Description of the task: Repeat the lines of the data that follow, please, starting at the first and stopping after the one with "Figure 7: Aerial view of port of Tripoli.".

Dataset content:
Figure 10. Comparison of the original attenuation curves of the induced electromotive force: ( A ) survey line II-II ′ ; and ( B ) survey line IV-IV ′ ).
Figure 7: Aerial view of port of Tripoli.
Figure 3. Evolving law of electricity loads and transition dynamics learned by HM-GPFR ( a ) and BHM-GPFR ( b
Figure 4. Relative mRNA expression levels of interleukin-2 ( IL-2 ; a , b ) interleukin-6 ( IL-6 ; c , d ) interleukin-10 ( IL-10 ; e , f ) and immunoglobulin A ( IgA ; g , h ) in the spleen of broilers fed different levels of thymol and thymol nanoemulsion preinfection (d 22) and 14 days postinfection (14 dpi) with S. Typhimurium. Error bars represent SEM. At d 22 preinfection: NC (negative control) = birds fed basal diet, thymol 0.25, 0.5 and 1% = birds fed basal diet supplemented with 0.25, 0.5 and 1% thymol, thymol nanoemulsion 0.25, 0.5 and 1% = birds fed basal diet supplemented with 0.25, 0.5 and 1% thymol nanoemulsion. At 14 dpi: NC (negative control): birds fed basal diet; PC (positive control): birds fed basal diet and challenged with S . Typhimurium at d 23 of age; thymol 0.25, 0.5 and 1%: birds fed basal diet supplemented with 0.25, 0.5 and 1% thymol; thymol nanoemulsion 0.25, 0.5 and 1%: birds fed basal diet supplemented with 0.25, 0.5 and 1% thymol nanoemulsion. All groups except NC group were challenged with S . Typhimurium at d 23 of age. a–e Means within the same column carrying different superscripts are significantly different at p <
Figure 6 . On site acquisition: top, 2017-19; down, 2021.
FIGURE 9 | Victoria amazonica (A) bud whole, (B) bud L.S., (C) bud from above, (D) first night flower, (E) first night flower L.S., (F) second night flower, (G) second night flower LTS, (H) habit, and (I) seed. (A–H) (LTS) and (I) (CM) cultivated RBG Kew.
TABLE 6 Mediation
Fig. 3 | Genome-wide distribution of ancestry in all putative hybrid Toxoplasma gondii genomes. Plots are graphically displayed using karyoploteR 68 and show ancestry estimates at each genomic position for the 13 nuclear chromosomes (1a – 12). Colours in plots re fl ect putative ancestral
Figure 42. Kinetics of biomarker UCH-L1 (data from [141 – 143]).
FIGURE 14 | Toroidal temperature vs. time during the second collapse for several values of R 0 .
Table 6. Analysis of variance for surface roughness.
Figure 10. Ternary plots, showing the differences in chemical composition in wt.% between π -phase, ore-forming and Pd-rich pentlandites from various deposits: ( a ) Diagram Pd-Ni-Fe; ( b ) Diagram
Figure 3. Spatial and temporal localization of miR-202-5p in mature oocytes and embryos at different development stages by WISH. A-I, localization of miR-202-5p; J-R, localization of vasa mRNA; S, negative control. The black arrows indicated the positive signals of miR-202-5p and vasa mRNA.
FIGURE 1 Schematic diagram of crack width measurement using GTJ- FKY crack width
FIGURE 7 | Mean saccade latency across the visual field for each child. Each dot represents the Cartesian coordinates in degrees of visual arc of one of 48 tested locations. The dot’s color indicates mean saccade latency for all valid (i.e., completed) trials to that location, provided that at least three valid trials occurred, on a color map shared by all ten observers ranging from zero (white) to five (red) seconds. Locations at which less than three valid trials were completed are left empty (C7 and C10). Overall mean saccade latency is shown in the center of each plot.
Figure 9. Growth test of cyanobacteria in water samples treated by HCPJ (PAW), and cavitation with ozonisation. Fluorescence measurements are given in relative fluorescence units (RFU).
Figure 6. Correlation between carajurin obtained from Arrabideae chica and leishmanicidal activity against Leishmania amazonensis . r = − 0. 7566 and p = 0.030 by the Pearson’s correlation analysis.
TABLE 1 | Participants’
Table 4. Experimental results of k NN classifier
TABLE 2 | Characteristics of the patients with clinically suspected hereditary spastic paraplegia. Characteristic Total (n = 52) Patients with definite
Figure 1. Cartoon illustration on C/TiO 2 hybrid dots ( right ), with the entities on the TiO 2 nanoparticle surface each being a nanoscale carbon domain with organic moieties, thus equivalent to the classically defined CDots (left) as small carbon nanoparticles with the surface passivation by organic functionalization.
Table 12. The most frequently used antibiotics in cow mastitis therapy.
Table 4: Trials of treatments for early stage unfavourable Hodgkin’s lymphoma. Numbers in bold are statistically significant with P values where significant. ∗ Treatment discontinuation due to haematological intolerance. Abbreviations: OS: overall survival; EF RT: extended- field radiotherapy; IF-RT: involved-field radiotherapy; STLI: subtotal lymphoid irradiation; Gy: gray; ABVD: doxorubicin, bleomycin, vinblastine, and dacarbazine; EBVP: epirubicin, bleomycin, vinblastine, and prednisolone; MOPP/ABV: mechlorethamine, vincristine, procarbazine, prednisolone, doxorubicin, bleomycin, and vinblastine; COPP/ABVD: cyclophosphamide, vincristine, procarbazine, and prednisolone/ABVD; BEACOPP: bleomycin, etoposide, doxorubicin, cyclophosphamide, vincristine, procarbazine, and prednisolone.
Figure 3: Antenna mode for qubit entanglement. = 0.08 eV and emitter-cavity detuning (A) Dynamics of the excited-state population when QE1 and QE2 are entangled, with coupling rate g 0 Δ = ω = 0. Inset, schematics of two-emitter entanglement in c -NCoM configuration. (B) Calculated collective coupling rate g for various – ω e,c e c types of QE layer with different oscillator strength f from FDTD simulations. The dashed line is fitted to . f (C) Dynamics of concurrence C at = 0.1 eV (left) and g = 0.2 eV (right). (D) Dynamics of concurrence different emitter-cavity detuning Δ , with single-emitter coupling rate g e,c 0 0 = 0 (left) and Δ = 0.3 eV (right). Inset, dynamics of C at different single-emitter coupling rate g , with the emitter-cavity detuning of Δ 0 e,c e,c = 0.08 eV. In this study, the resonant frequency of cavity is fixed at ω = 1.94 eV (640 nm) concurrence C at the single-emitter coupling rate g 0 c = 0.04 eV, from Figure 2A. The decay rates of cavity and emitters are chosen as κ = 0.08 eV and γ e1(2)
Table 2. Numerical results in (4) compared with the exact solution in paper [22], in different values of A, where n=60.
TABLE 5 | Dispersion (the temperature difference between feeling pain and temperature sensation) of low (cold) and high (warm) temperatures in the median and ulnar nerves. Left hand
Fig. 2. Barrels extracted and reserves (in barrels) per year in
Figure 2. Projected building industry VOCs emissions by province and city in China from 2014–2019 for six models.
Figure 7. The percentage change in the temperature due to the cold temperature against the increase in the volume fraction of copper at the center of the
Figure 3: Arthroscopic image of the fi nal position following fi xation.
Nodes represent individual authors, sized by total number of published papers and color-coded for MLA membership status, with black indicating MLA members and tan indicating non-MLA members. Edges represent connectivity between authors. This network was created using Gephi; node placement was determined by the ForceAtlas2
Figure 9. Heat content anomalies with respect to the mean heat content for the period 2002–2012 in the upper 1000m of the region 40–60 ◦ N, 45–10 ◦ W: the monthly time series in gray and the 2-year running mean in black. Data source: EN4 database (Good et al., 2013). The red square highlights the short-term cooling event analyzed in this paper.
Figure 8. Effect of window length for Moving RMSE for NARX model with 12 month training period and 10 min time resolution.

Exercise response:
Figure 10. Comparison of the original attenuation curves of the induced electromotive force: ( A ) survey line II-II ′ ; and ( B ) survey line IV-IV ′ ).
Figure 7: Aerial view of port of Tripoli.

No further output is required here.